## [What you should do]
Could you show each line of the records that contains the word "controller"?

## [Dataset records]
****************************************

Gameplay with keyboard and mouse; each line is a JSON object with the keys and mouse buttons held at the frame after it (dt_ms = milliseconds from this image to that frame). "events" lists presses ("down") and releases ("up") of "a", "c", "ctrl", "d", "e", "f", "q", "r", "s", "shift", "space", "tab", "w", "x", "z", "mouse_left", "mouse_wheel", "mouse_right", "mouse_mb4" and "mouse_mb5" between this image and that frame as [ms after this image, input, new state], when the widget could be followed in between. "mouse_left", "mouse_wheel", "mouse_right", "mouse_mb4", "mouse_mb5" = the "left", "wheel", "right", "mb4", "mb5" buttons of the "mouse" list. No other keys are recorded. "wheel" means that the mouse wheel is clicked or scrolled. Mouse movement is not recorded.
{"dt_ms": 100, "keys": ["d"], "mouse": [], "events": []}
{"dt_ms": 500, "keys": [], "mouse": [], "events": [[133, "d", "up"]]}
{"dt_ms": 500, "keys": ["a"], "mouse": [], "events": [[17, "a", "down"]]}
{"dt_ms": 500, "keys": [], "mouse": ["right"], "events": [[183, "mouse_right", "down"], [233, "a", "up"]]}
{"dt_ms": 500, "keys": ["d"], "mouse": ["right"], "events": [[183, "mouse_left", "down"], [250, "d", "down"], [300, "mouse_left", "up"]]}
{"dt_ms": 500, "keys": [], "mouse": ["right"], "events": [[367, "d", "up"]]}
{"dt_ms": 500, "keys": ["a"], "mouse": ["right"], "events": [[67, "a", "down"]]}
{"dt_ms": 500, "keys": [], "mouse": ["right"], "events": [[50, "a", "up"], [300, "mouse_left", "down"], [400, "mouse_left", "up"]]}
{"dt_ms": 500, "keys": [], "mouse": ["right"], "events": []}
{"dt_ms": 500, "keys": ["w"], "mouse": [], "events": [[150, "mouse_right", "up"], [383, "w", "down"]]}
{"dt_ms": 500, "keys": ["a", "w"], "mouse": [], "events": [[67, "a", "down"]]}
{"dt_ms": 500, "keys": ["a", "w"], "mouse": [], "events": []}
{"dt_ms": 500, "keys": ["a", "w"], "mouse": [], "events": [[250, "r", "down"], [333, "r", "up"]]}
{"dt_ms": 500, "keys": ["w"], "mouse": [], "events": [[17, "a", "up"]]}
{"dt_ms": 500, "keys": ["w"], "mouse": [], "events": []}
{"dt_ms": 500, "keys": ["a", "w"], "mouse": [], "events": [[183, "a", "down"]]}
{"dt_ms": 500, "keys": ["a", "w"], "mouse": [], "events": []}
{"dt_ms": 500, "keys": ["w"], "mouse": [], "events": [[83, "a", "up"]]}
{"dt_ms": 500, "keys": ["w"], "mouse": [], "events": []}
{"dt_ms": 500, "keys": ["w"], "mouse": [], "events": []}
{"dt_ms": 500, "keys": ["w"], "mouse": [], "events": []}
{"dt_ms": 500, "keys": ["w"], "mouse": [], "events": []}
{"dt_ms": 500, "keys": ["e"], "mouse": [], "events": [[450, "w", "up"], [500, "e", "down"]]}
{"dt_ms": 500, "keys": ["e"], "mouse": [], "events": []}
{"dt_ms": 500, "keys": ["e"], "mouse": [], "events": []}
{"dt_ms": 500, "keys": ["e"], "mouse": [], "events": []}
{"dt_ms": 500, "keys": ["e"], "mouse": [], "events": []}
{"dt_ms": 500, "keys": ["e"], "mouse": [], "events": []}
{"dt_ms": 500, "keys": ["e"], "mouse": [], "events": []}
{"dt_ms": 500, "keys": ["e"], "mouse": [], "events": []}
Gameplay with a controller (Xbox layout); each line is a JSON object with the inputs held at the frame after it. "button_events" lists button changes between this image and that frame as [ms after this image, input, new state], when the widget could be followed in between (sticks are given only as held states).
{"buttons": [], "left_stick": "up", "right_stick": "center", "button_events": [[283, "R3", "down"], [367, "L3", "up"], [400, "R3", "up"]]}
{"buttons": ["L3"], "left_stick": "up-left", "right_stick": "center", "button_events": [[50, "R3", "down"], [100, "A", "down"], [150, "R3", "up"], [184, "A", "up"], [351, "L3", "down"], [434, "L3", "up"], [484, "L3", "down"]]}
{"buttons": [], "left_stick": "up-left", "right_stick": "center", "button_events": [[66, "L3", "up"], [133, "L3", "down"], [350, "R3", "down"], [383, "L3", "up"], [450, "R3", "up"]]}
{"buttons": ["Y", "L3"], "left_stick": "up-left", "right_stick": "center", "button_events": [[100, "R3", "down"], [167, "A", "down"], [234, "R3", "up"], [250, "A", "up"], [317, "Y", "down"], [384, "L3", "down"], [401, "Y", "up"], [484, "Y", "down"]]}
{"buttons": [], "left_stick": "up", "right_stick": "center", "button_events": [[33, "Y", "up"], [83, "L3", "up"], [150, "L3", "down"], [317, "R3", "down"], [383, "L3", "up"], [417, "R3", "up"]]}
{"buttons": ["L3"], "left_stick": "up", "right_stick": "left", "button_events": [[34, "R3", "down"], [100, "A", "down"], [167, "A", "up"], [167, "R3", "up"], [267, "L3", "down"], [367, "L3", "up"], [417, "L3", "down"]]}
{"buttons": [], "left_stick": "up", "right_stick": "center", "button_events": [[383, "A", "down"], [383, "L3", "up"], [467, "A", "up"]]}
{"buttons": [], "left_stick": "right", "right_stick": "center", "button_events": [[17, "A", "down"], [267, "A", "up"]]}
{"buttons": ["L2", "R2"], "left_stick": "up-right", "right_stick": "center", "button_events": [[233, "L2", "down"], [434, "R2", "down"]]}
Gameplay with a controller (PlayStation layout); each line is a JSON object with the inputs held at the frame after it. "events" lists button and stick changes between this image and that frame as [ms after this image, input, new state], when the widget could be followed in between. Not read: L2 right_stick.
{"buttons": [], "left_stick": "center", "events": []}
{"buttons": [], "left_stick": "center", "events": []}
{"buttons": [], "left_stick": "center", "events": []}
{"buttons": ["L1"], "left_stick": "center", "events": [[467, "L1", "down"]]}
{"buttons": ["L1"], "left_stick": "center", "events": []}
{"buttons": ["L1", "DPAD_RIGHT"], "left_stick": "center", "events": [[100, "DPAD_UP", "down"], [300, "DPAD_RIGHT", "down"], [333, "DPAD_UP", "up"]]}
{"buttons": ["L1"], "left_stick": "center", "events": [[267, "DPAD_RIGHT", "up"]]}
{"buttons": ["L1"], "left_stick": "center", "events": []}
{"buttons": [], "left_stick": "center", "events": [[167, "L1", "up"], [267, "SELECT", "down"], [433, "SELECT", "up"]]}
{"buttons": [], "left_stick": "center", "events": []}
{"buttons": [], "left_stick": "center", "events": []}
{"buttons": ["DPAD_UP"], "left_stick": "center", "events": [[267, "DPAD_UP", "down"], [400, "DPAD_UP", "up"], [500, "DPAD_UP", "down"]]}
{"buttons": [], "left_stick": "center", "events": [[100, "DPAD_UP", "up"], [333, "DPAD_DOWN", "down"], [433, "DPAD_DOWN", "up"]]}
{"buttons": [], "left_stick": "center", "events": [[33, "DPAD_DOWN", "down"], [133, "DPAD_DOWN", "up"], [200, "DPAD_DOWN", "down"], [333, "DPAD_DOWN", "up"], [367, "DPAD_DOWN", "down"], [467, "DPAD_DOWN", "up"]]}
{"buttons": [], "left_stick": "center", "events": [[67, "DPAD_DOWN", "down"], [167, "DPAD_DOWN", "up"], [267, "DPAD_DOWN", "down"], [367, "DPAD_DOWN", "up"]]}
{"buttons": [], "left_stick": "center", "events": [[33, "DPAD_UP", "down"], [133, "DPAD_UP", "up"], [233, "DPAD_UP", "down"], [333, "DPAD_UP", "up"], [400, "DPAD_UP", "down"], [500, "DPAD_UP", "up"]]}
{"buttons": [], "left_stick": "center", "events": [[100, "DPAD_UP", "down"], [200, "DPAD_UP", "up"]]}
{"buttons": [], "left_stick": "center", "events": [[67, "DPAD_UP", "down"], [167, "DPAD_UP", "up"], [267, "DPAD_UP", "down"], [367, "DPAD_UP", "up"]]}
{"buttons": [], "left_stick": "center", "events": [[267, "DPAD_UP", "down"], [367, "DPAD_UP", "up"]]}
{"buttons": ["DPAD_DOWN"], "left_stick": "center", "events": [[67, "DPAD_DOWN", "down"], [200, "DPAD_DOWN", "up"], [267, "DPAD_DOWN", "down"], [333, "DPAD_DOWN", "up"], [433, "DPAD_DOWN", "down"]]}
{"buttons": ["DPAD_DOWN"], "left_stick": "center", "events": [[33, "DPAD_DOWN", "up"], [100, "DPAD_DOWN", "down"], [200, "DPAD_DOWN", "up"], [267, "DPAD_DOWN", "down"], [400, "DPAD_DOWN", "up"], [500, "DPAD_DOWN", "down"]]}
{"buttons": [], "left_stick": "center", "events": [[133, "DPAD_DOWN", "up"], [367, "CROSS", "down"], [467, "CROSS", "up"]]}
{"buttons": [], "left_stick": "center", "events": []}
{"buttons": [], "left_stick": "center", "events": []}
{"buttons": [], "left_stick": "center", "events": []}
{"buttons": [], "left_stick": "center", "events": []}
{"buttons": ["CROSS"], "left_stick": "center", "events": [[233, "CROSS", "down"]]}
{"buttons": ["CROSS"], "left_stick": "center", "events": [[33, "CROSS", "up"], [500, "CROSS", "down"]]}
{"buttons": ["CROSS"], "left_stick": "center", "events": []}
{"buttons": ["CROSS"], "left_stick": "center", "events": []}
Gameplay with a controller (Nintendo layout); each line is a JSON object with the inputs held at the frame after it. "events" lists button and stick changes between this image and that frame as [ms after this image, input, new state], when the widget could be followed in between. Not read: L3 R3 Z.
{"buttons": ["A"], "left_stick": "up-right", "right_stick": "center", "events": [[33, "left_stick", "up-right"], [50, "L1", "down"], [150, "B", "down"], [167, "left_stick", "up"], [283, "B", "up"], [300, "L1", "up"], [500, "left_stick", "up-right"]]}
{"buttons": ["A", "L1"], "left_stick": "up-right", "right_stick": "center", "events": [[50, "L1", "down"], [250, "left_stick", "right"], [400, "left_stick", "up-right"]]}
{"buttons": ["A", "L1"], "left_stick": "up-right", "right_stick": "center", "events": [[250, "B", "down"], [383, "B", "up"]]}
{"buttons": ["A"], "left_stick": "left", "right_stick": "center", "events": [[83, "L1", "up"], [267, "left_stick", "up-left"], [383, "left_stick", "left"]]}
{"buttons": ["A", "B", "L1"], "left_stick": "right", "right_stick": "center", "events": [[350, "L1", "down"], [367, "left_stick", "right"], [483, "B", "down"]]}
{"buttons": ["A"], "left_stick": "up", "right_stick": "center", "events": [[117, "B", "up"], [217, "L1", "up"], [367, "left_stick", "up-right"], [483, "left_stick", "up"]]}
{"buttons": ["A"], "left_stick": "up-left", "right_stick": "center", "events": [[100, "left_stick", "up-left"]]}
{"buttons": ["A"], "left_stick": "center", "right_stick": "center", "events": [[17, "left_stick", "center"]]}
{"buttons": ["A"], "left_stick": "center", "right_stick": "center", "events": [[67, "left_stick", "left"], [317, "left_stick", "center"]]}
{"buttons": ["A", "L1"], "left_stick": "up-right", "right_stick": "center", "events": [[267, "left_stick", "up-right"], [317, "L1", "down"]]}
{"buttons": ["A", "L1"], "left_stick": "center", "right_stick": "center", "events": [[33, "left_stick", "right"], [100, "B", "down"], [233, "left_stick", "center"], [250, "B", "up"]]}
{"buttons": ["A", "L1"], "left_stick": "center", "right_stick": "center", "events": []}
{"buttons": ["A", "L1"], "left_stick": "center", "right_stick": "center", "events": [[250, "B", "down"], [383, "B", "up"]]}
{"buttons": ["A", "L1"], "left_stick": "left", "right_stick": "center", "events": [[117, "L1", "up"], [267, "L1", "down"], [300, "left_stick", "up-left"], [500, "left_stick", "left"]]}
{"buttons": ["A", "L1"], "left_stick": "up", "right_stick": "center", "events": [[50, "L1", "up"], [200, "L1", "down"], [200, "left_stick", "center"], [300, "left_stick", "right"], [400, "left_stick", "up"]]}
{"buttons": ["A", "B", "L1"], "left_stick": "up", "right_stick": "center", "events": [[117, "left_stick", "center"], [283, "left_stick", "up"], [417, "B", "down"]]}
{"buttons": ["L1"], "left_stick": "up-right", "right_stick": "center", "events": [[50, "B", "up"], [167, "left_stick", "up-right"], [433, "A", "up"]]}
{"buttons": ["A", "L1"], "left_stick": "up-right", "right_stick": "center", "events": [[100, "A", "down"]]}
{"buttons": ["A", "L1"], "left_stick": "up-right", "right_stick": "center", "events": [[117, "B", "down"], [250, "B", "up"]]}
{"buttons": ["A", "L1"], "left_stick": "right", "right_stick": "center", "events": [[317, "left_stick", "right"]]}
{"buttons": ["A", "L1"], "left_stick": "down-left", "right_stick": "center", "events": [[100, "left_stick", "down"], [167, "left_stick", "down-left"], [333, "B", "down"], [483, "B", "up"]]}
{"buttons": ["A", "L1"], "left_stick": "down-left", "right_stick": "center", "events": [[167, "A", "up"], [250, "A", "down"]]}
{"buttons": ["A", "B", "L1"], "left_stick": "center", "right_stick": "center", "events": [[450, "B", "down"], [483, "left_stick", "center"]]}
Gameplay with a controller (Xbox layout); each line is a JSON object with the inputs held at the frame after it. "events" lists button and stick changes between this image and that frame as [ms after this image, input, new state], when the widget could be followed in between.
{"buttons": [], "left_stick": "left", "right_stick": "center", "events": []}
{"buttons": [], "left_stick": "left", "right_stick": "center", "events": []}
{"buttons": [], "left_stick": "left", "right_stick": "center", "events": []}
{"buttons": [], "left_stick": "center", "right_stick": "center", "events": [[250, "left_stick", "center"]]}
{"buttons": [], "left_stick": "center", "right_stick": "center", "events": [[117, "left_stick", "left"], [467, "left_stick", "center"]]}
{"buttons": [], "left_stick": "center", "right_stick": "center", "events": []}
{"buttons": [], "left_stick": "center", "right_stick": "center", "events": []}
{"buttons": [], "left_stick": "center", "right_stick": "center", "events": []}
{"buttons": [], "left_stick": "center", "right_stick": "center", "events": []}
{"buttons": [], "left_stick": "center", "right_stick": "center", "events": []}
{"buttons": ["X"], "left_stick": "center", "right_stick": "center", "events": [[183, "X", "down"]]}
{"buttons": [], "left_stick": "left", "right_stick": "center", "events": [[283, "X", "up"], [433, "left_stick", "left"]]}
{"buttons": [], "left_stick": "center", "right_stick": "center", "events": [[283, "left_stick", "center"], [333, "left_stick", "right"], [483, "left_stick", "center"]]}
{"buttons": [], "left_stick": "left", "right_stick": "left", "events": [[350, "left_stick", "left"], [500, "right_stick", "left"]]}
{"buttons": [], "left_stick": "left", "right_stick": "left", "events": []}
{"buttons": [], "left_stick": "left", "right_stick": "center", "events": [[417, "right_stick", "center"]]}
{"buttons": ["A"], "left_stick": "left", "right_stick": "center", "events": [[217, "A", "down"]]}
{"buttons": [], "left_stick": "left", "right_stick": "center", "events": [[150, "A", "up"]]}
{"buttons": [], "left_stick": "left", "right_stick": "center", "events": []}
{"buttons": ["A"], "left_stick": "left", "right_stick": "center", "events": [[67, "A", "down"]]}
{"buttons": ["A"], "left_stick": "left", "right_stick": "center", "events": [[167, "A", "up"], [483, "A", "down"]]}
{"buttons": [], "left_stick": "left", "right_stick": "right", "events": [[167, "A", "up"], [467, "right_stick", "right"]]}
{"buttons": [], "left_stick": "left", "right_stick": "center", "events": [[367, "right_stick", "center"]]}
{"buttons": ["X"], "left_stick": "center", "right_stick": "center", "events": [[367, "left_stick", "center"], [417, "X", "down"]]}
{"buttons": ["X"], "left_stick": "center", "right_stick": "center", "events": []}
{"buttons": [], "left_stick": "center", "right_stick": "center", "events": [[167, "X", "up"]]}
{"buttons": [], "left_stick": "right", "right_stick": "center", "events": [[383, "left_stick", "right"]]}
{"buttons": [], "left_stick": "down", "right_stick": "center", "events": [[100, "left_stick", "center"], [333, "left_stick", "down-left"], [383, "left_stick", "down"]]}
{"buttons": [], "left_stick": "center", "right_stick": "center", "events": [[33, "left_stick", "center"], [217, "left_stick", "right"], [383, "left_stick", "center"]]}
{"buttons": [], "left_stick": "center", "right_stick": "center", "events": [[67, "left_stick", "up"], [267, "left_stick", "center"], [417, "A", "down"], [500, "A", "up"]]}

****************************************

## [Answer section]
Gameplay with a controller (Xbox layout); each line is a JSON object with the inputs held at the frame after it. "button_events" lists button changes between this image and that frame as [ms after this image, input, new state], when the widget could be followed in between (sticks are given only as held states).
Gameplay with a controller (PlayStation layout); each line is a JSON object with the inputs held at the frame after it. "events" lists button and stick changes between this image and that frame as [ms after this image, input, new state], when the widget could be followed in between. Not read: L2 right_stick.
Gameplay with a controller (Nintendo layout); each line is a JSON object with the inputs held at the frame after it. "events" lists button and stick changes between this image and that frame as [ms after this image, input, new state], when the widget could be followed in between. Not read: L3 R3 Z.
Gameplay with a controller (Xbox layout); each line is a JSON object with the inputs held at the frame after it. "events" lists button and stick changes between this image and that frame as [ms after this image, input, new state], when the widget could be followed in between.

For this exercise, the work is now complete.